Beware of the grey areas:

Can musicians write off their subscriptions to, say, a streaming music service like Spotify? Probably, but it gets tricky. "Like most things in taxes, as long as you can prove it's primarily for business use, then, yeah, of course you can deduct it," says Melwani. But what about expenses that relate to both your business and personal life? This is the grey area: "You have to keep track of things like what you play and when you play it, and the gigs you do and what you perform."

Fortunately, the IRS usually understands this predicament. "They're reasonable,” says Melwani. “As long as you have a reasonable explanation of your expenses and what you do, they're usually gonna let it go."

Get your royalties right:

Royalties can be appointed to either Schedule C, where you report self-employed income, or Schedule E, where you report passive income. We'll let Melwani explain the difference: "If you're actively earning these royalties, it would go on Schedule C and it would be subject to self-employment tax. If you're earning these royalties from something you created and produced in the past, it would go on Schedule E and be subject to a lower rate."

Keep track of payments:

This can be a headache for a touring musician or a DJ who plays a new club every night. But, Melwani says, it's worth it. He recommends a book-keeping program like Quickbooks, Quickbooks Online or Xero. The latter two are cloud-based, which might be useful for people who travel or for bands in which different members want access to the books.

What about situations where an artist is paid in cash? "The best thing is to deposit the money in the bank and keep track of it that way.
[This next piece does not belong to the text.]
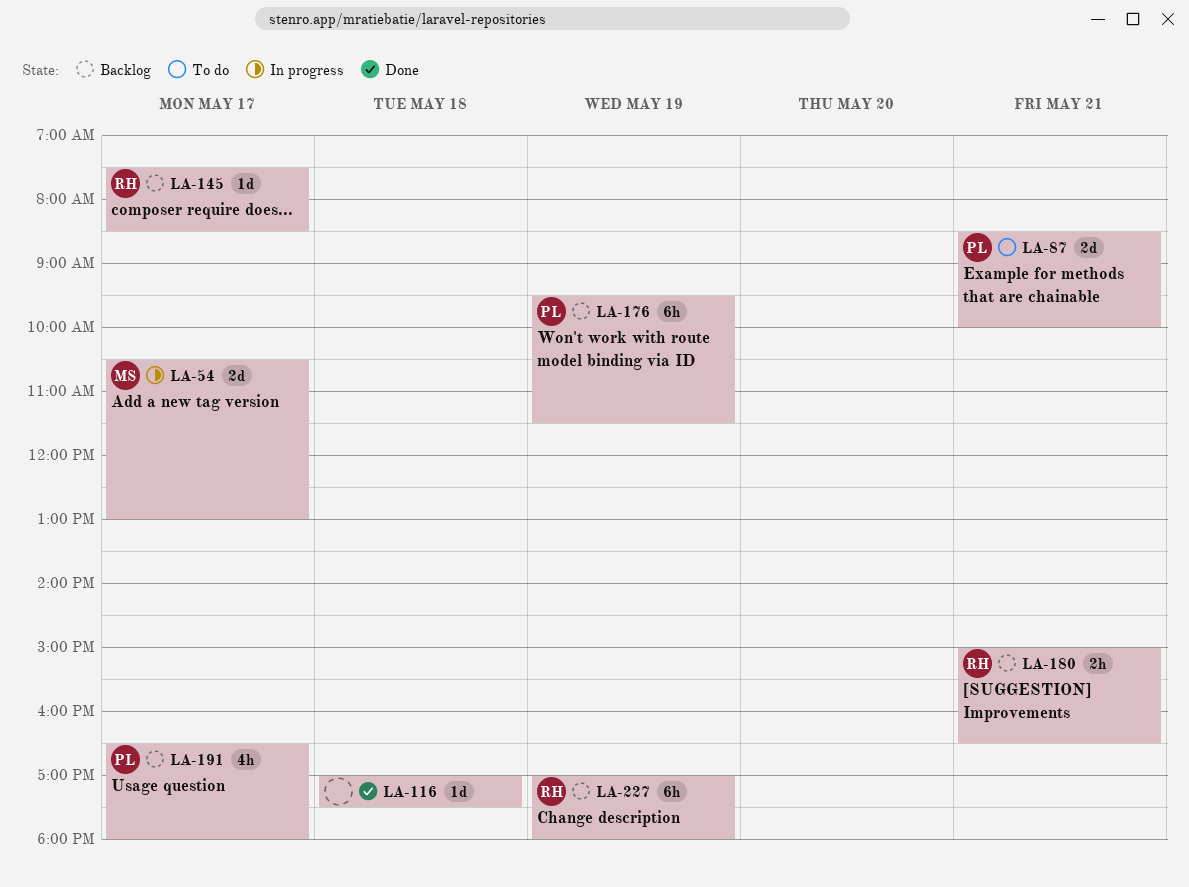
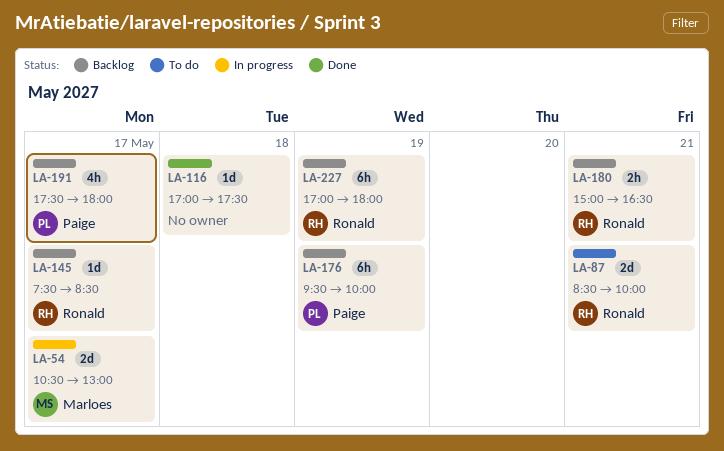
LA-87, owner: Paige -> Ronald
LA-176, ends: 11:30 -> 10:00
LA-191, begins: 16:30 -> 17:30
If you don't have a bank record and trail of the cash being deposited, then under audit they could say 'How do we know if you're telling the truth?' Obviously, you have to match the invoice and the tour log and things like that."

Deduct travel expenses, but play it safe:

Hang onto your receipts. "A receipt, invoice, cancelled check, the boarding pass of the flight or the hotel receipt or gas receipt—it's important to keep all those things for at least three years," says Melwani. Also remember to log the tour dates themselves. "If you're Justin Timberlake and you're on tour for three months, it's not hard to prove. But if you're Band ABC that just started last year, these things aren't always publicly available, so you want to keep track."

There is a little leeway on this, however, and for that we can thank a musician from the early 20th century: the Broadway star George M. Cohan. In 1930, Cohan won a case against the IRS that allowed him—and everyone thereafter—to deduct certain expenses even without being able to produce a receipt. Not that you should follow his example. "Most audits come down to a negotiation," says Melwani, "so I try to keep the Cohan rule for when I really need it."

To incorporate or not to incorporate?

"I get that question multiple times a day," says Melwani. His answer? It doesn't really matter. "A common misconception is that if I form an LLC or a corporation I can deduct more things and be more aggressive with taxes and things like that. That's actually not the case at all." Why incorporate, then? "The main reason for forming an entity is if you're expanding, your numbers are going up and you want to protect your personal assets and liability," he says. In other words, this is a discussion you should have not with an accountant but with an attorney.